The PM has said it loud and clear: everyone in the statal and parastatal bodies has to be result-oriented and efficient to enhance the economic performance of the country. We hope he means business.

On the other hand, civil society has the right to ask the rulers a few questions and expect clear answers:

Who are the ultimate beneficiaries of high economic performance? Are most people just cogs in the machine of the ultra-liberalist economic system? We spend hundreds of millions on food imports, yet investors are focussing on real estate business and fertile lands have been allocated to the Jin Fei project, the clauses of which have still not been revealed to the public.

There is presently a rat race among private sector groups to grab as much land as they can in this small island. Every two weeks, the press announces new real estate projects of local groups with European, South African, Indian or Chinese partners. What will the living conditions of most Mauritians look like in a near future? Already salaries are stagnating, food prices are going up, and land speculation is making property and housing unaffordable even for the middle class. Are people expected to be efficient and result-oriented for peanuts?

A few months ago, it was one local group which had partnered with a French group for putting up a housing project in Pointe aux Piments; another group has laid its hands on lands at Poste Lafayette; South African groups are coveting more lands, and meanwhile you are hoping that they will leave the beautiful natural surroundings of the south untouched. Now we told of Union sugar property group coming up with a housing project in Gris Gris.

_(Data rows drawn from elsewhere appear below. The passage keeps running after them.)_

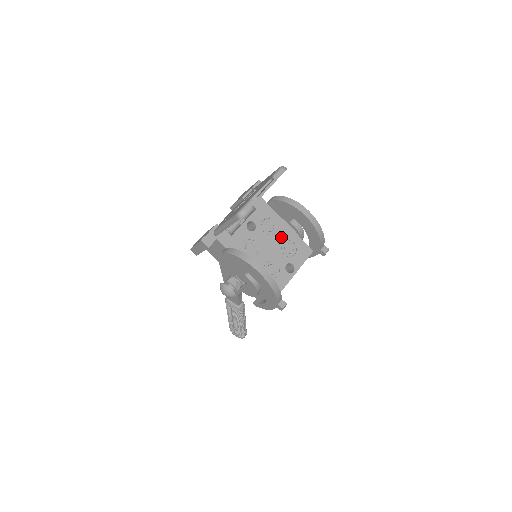
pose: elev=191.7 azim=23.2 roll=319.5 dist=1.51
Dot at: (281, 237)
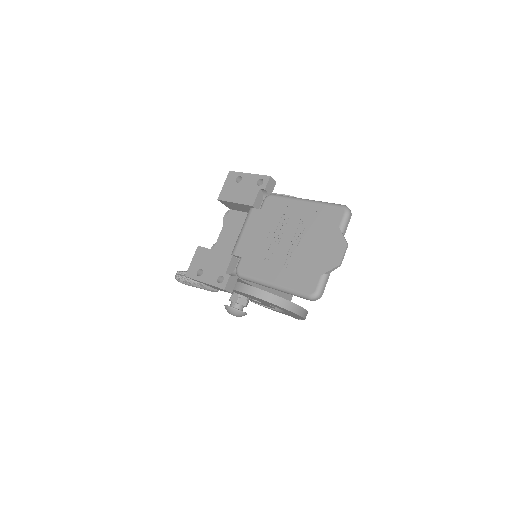
Dot at: occluded
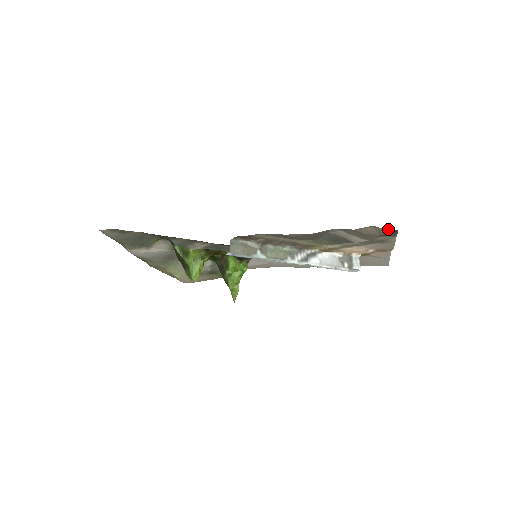
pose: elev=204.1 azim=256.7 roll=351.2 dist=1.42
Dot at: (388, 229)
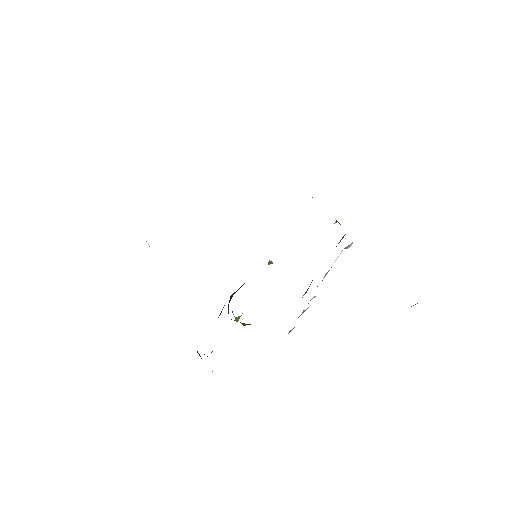
Dot at: occluded
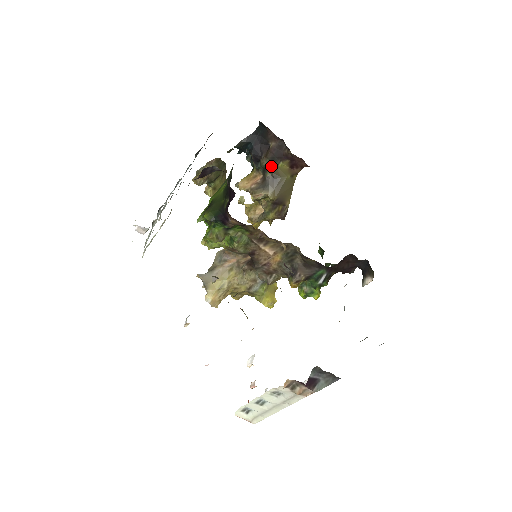
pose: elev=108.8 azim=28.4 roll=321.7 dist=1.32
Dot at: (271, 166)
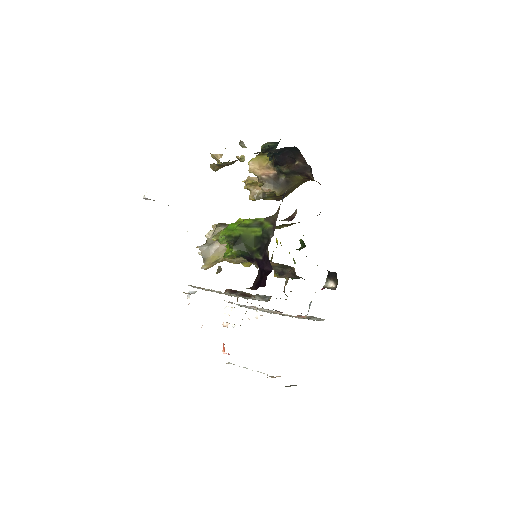
Dot at: (289, 175)
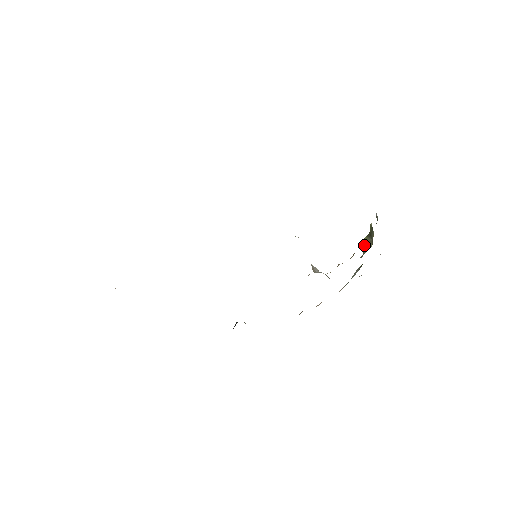
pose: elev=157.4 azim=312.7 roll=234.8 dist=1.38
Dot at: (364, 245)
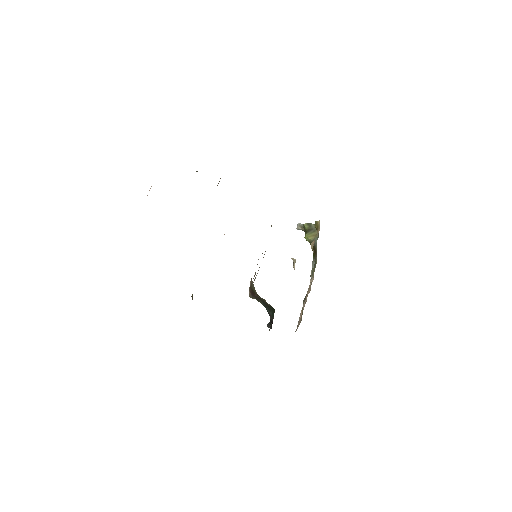
Dot at: (311, 237)
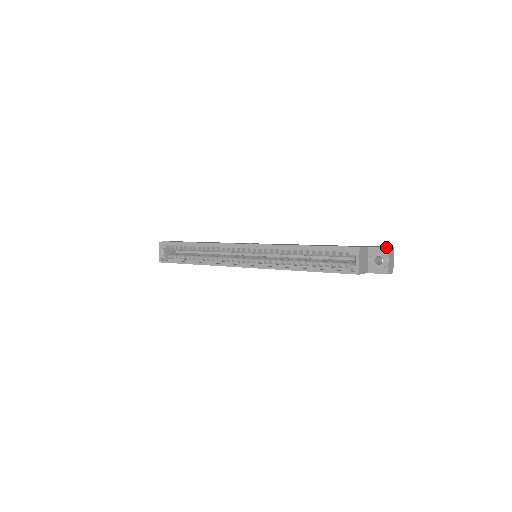
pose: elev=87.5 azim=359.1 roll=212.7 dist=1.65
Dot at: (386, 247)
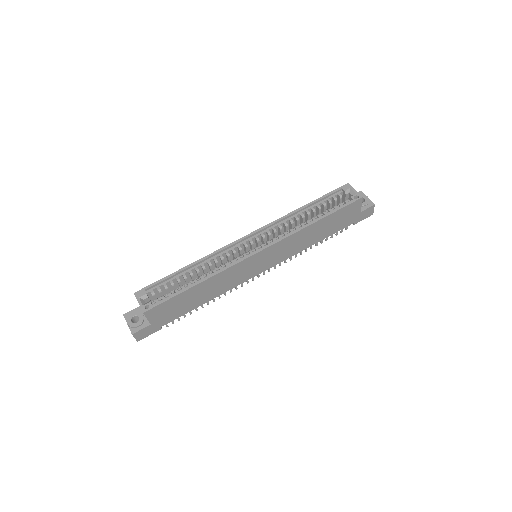
Dot at: (359, 191)
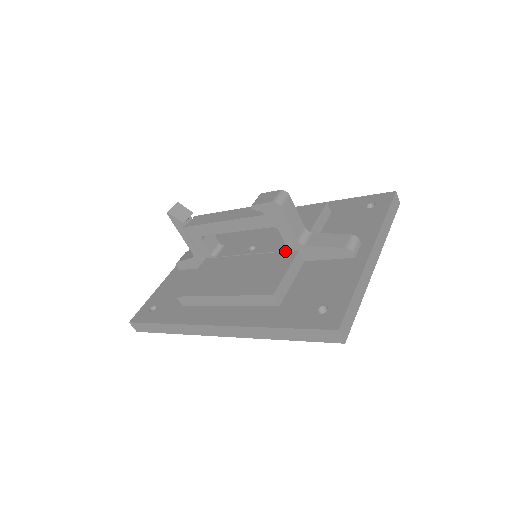
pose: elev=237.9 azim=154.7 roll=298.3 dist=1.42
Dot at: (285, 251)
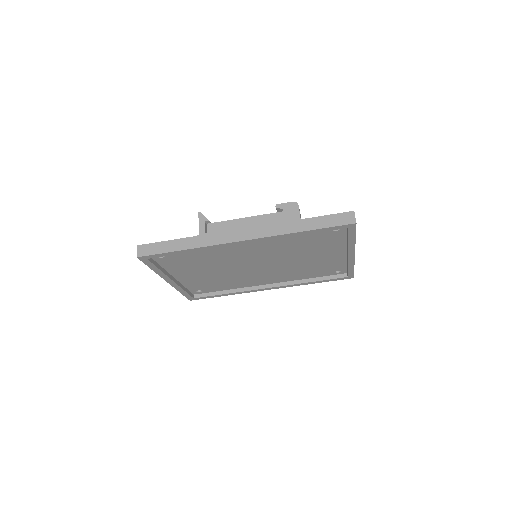
Dot at: occluded
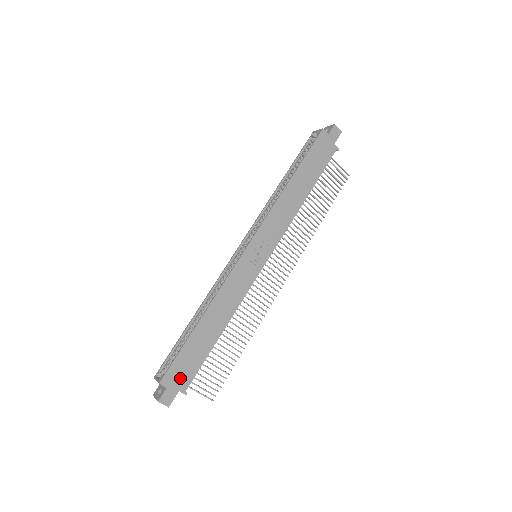
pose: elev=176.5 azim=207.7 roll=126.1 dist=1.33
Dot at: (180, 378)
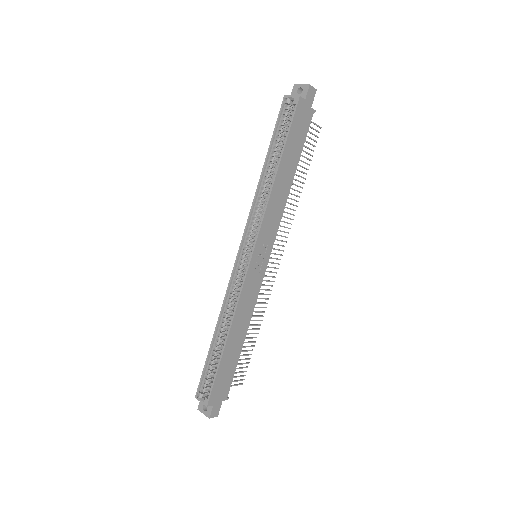
Dot at: (221, 392)
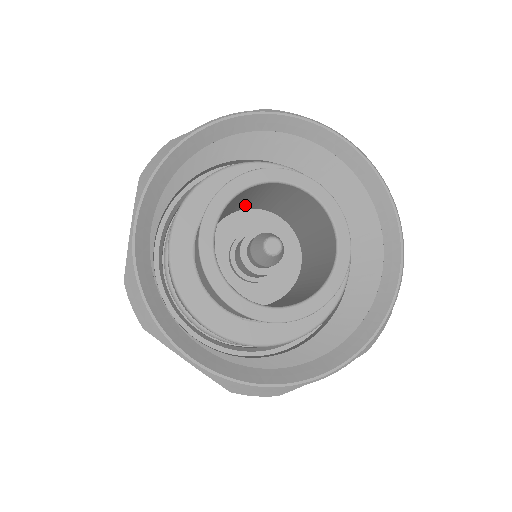
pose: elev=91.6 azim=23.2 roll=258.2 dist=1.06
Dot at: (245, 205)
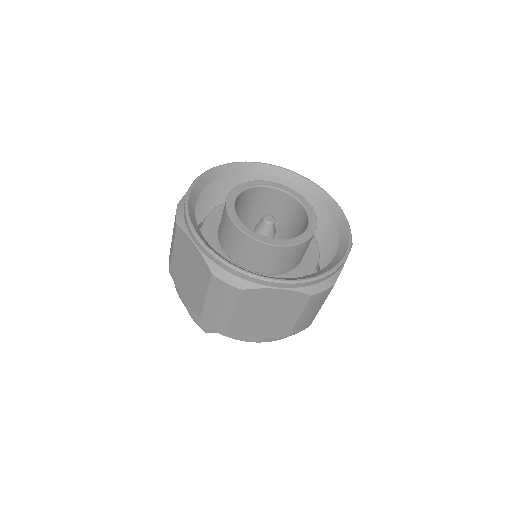
Dot at: occluded
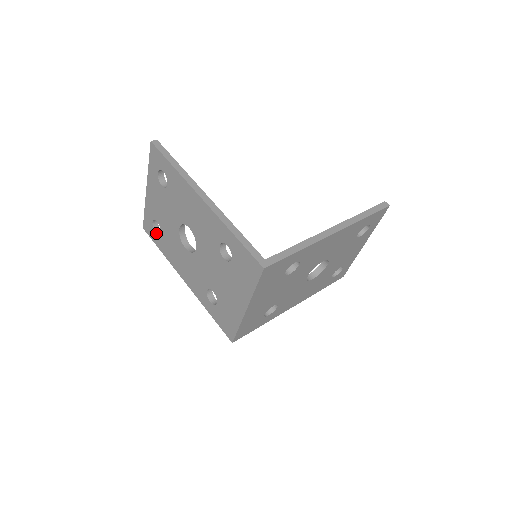
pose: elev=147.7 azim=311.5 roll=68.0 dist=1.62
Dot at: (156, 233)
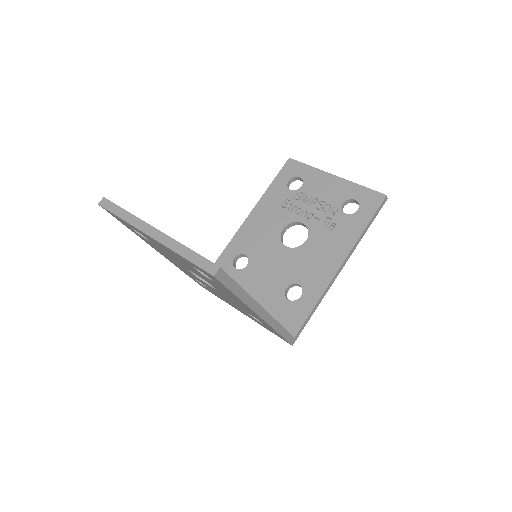
Dot at: (133, 230)
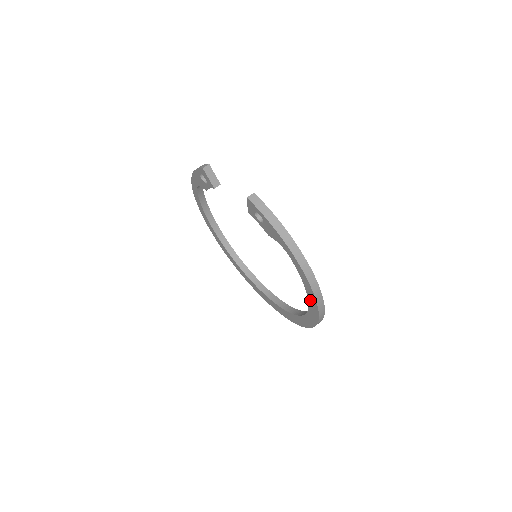
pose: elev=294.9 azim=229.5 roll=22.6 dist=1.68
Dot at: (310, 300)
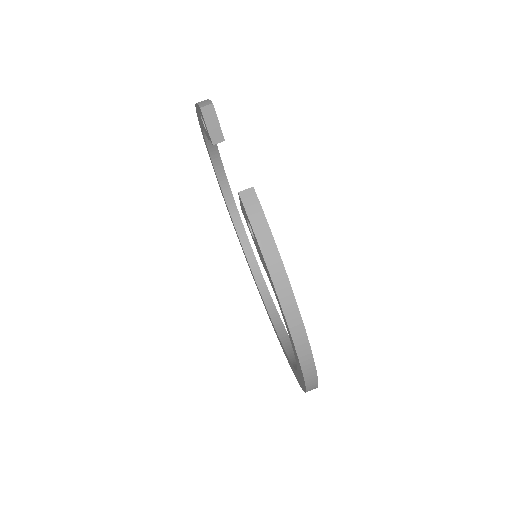
Dot at: occluded
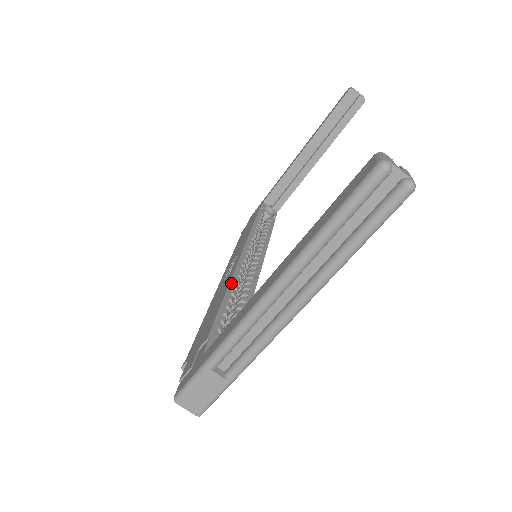
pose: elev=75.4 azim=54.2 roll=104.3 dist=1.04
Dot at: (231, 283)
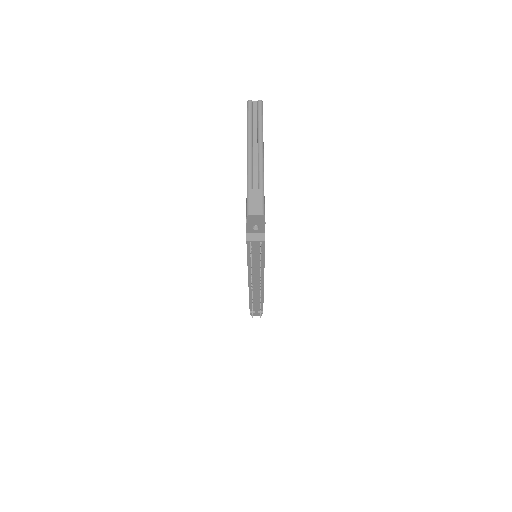
Dot at: occluded
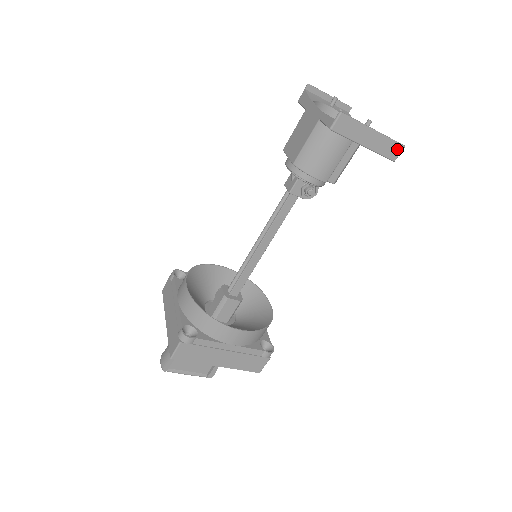
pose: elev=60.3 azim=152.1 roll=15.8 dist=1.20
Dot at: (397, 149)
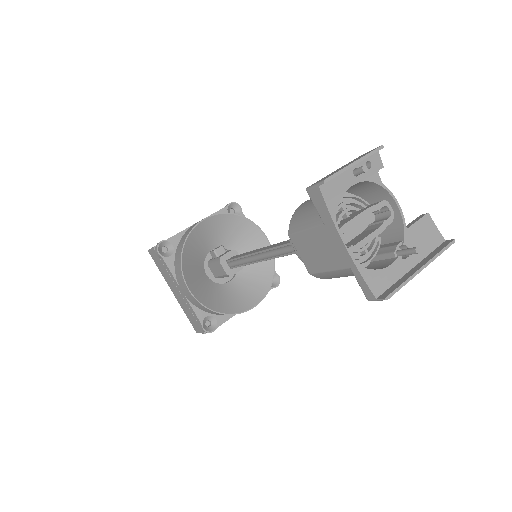
Dot at: (444, 247)
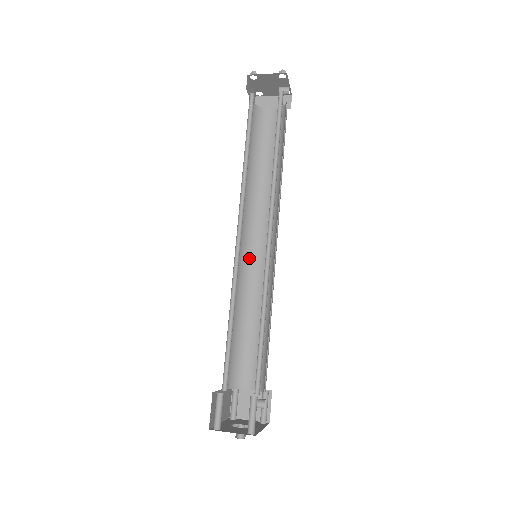
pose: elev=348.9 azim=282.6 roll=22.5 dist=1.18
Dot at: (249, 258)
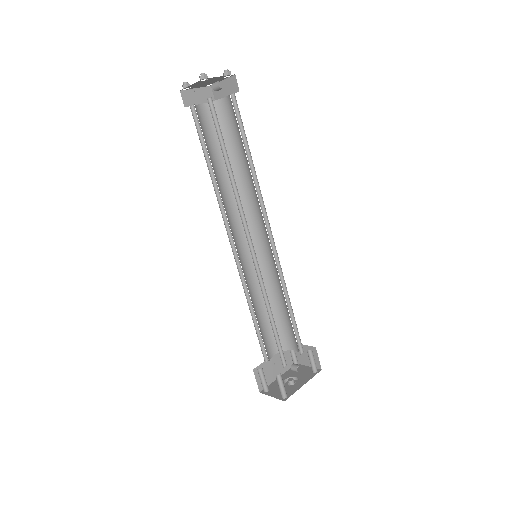
Dot at: (259, 251)
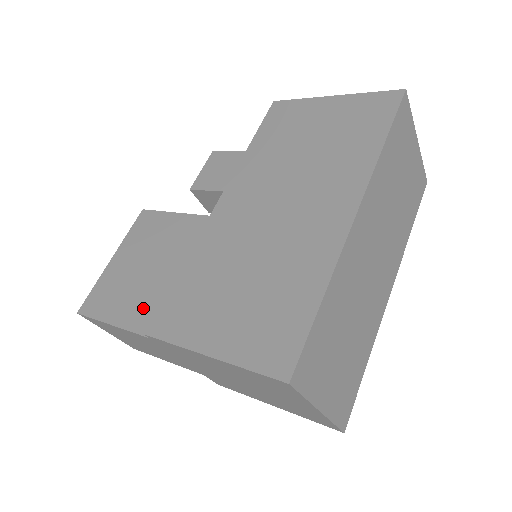
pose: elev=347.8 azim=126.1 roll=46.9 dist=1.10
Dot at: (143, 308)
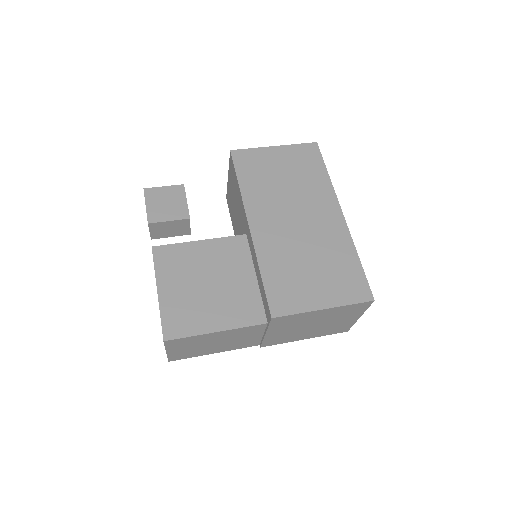
Dot at: (228, 312)
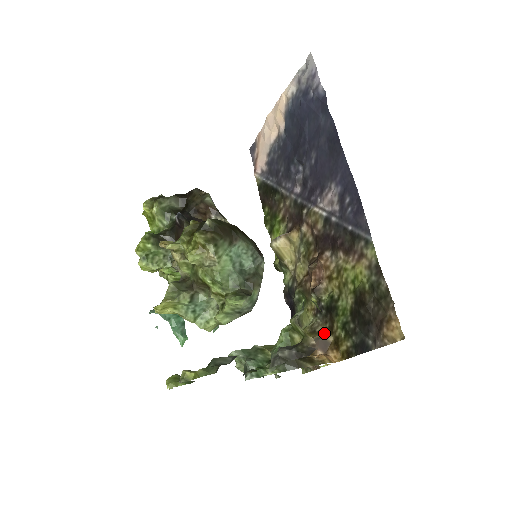
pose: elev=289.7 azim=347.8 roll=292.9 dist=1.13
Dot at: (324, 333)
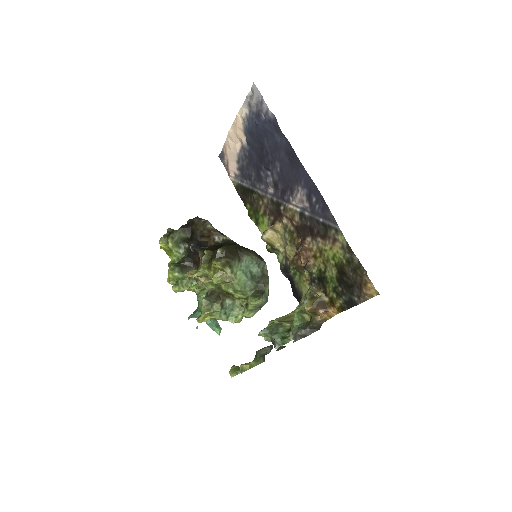
Dot at: (321, 297)
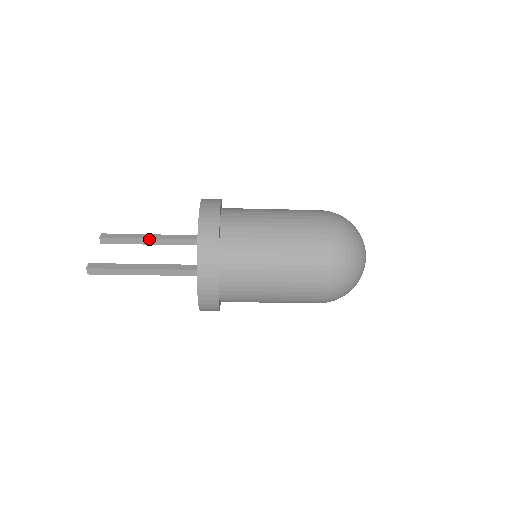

Food and housing are the basic requirements of the people. Are some people just going to earn enough to survive? Those in the middle class who can save some money find the price of lands unaffordable. Does the government expect three or four families to live on 400 square metres of lands inherited from their parents?

Why should a few people be allowed to grab all the lands and build houses for others at soaring prices? Can’t people have the pleasure of designing their own houses? Will there be any natural spots left for Mauritians to enjoy? Every week-end hundreds of Singaporeans leave their apartments on the 10th floor and the concrete jungle that surrounds them and travel to Malaysia for 4 hours by bus through Johore Baru to the east coast to relax in the beach resorts while others fly to the north eastern Malaysian islands. Where will Mauritians go once all the beautiful places are covered with concrete and reserved for foreigners?

Three hundred years ago, the King of France and the French East India Company sealed our fate by allocating lands for peanuts to a handful of sugar barons. Whatever happened to the democratisation of the economy agenda?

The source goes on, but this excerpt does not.